Transiently lowering tumor necrosis factor-α synthesis ameliorates neuronal cell loss and cognitive impairments induced by minimal traumatic brain injury in mice

Background: The treatment of traumatic brain injury (TBI) represents an unmet medical need, as no effective pharmacological treatment currently exists. The development of such a treatment requires a fundamental understanding of the pathophysiological mechanisms that underpin the sequelae resulting from TBI, particularly the ensuing neuronal cell death and cognitive impairments. Tumor necrosis factor-alpha (TNF-alpha) is a cytokine that is a master regulator of systemic and neuroinflammatory processes. TNF-alpha levels are reported to become rapidly elevated post TBI and, potentially, can lead to secondary neuronal damage. Methods: To elucidate the role of TNF-alpha in TBI, particularly as a drug target, the present study evaluated (i) time-dependent TNF-alpha levels and (ii) markers of apoptosis and gliosis within the brain and related these to behavioral measures of 'well being' and cognition in a mouse closed head 50 g weight drop mild TBI (mTBI) model in the presence and absence of post-treatment with an experimental TNF-alpha synthesis inhibitor, 3,6'-dithiothalidomide. Results: mTBI elevated brain TNF-alpha levels, which peaked at 12 h post injury and returned to baseline by 18 h.
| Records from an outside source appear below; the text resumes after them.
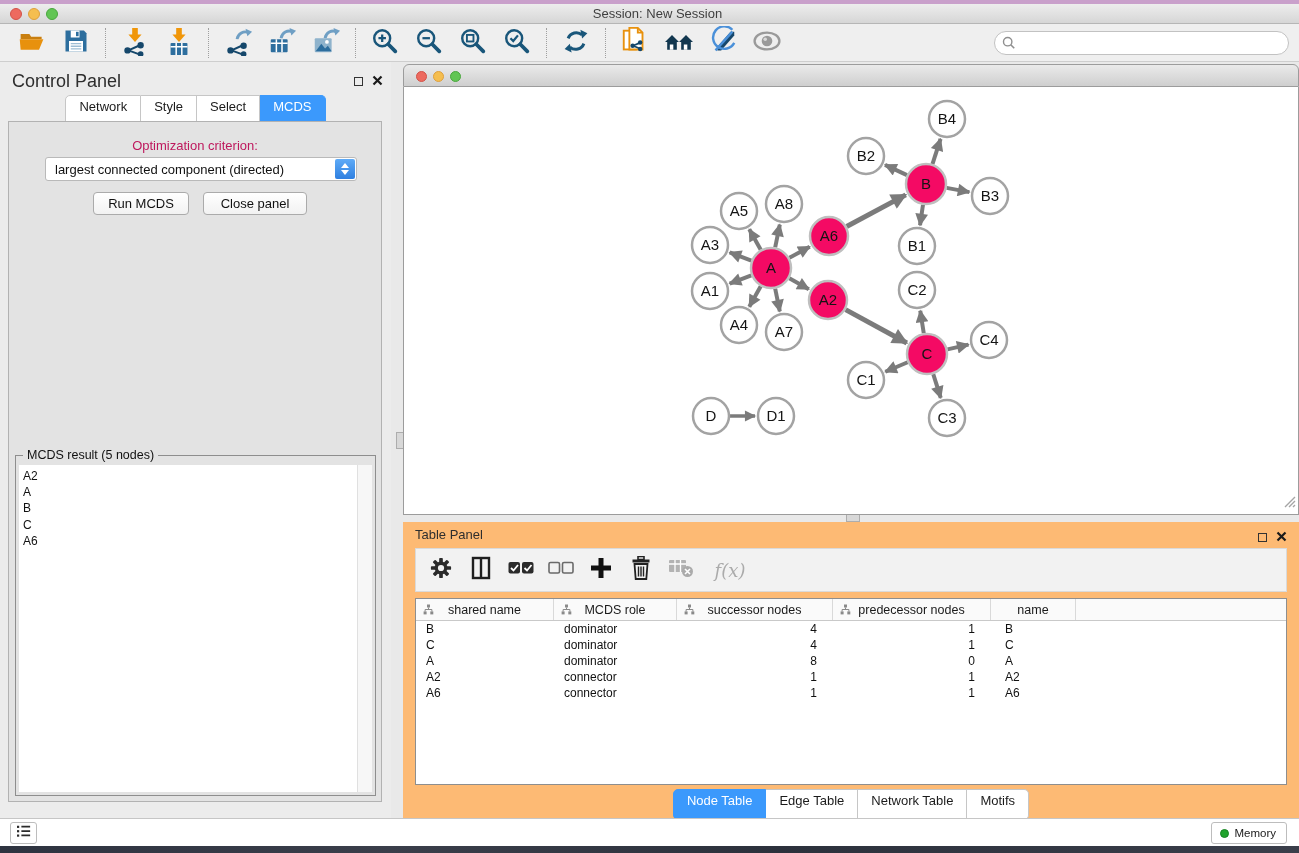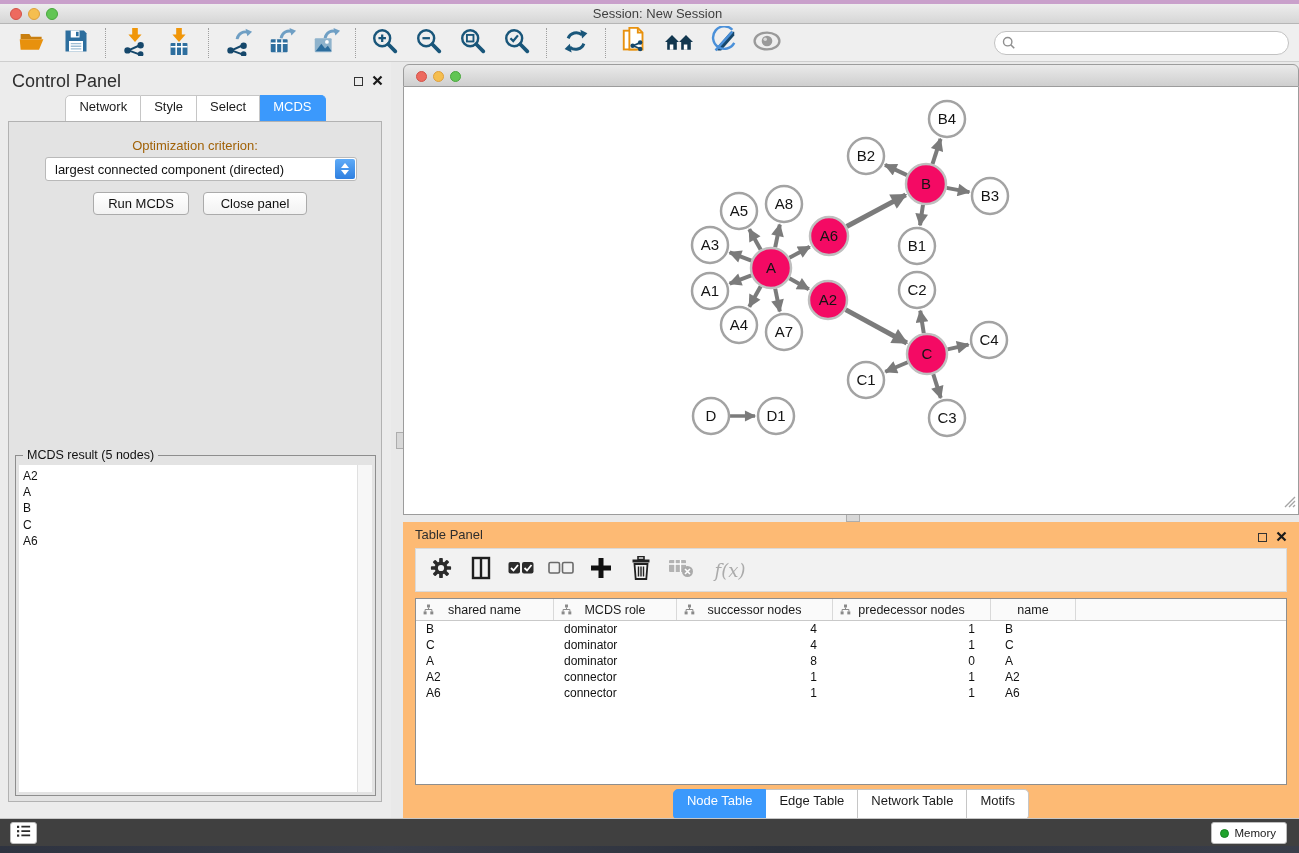"Optimization criterion:" .opt-label { color: #a16207 -> #be185d }
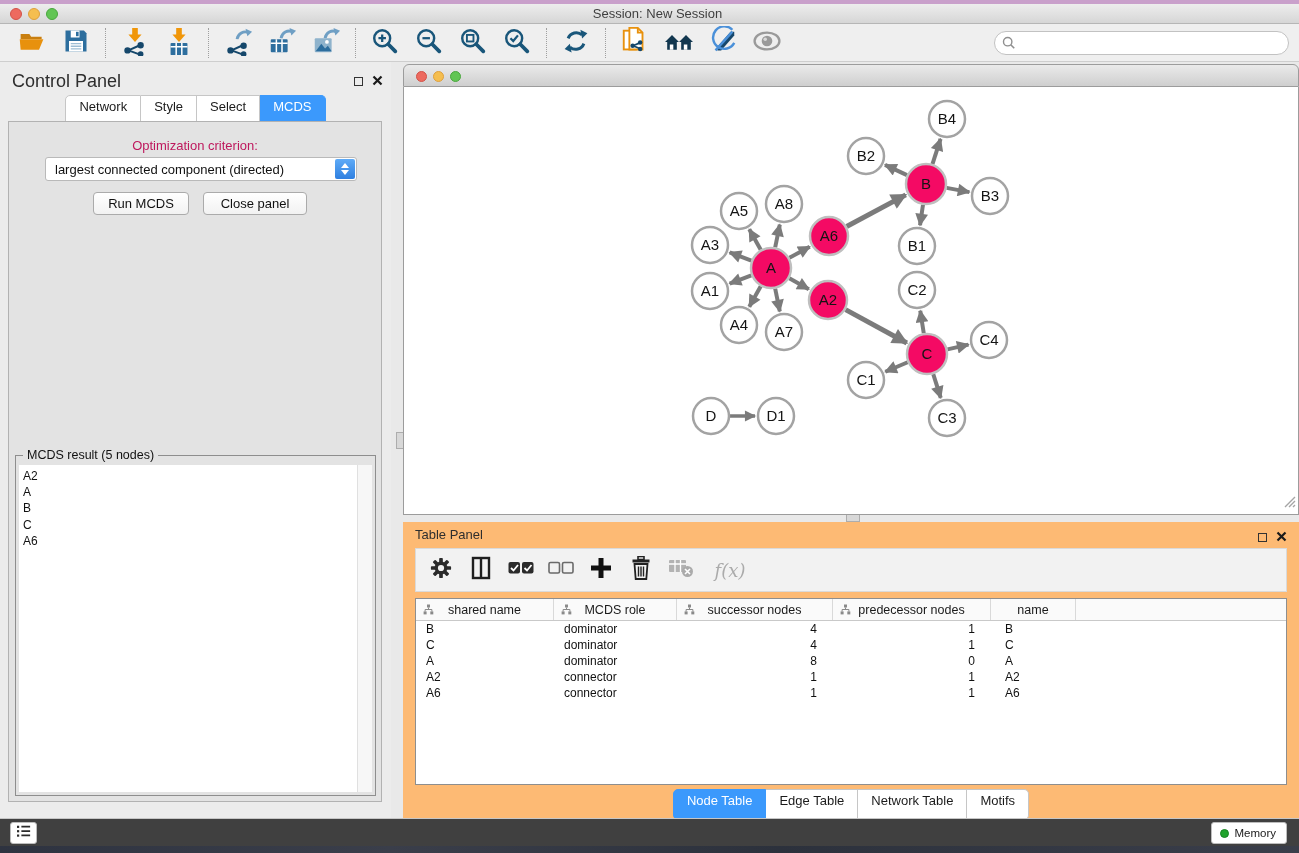"Memory" .statusbar { background: #404040 -> #ffffff }
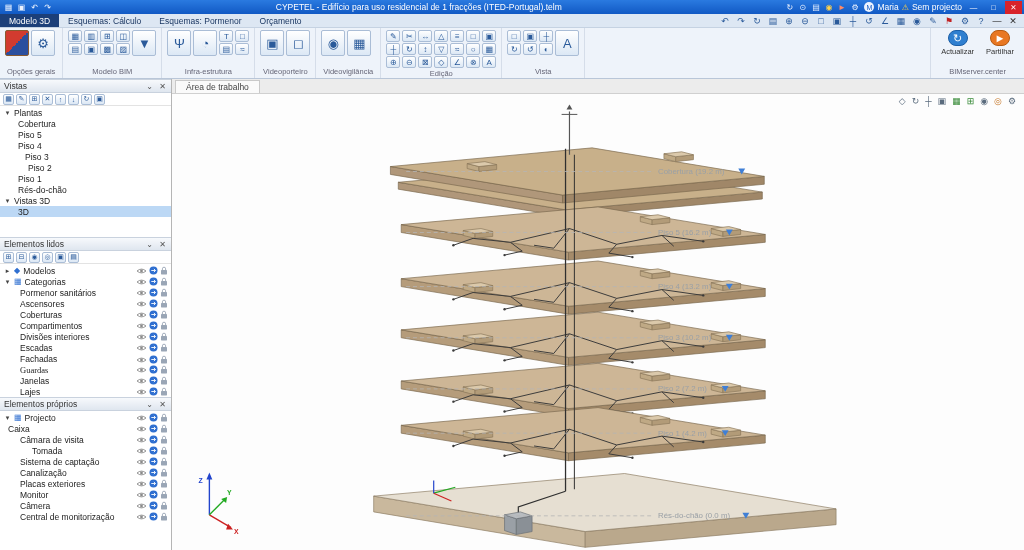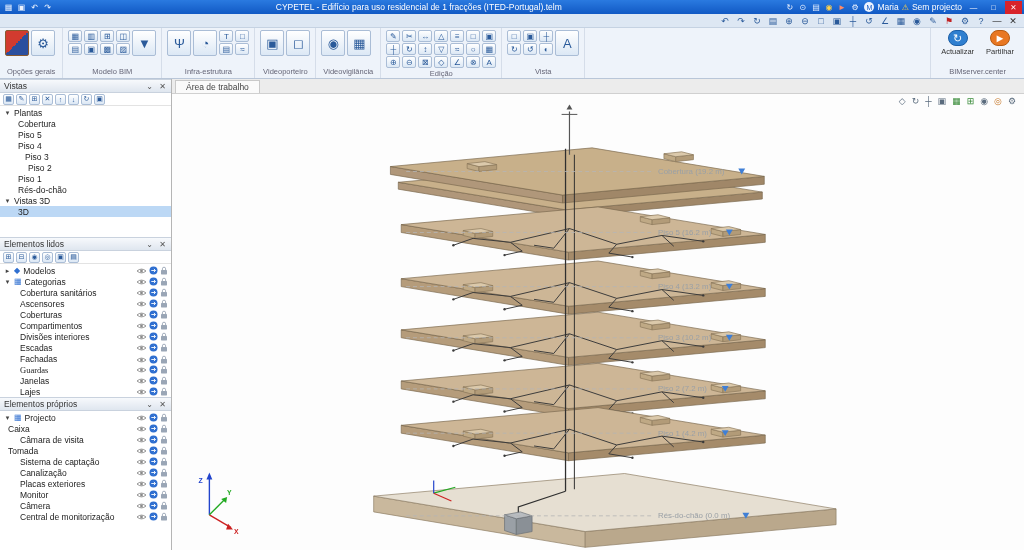"Modelo 3D" div { html: none -> <div> <div>Modelo 3D</div> <div>Esquemas: Cálculo</div> <div>Esquemas: Pormenor</div> <div>Orçamento</div> </div> }
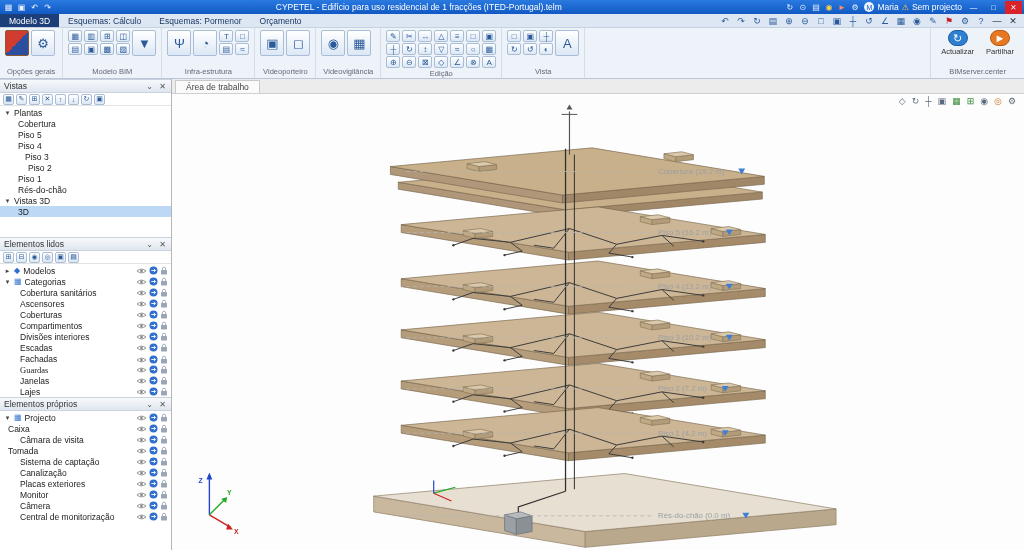"Cobertura sanitários" span.tlabel { text: Cobertura -> Pormenor }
This was accompanied by a neuronal loss and an increase in astrocyte number (evaluated by neuronal nuclei (NeuN) and glial fibrillary acidic protein (GFAP) immunostaining), as well as an elevation in the apoptotic death marker BH3-interacting domain death agonist (BID) at 72 h. Selective impairments in measures of cognition, evaluated by novel object recognition and passive avoidance paradigms - without changes in well being, were evident at 7 days after injury. A single systemic treatment with the TNF-alpha synthesis inhibitor 3,6'-dithiothalidomide 1 h post injury prevented the mTBI-induced TNF-alpha elevation and fully ameliorated the neuronal loss (NeuN), elevations in astrocyte number (GFAP) and BID, and cognitive impairments. Cognitive impairments evident at 7 days after injury were prevented by treatment as late as 12 h post mTBI but were not reversed when treatment was delayed until 18 h. Conclusions: These results implicate that TNF-alpha in mTBI induced secondary brain damage and indicate that pharmacologically limiting the generation of TNF-alpha post mTBI may mitigate such damage, defining a time-dependent window of up to 12 h to achieve this reversal.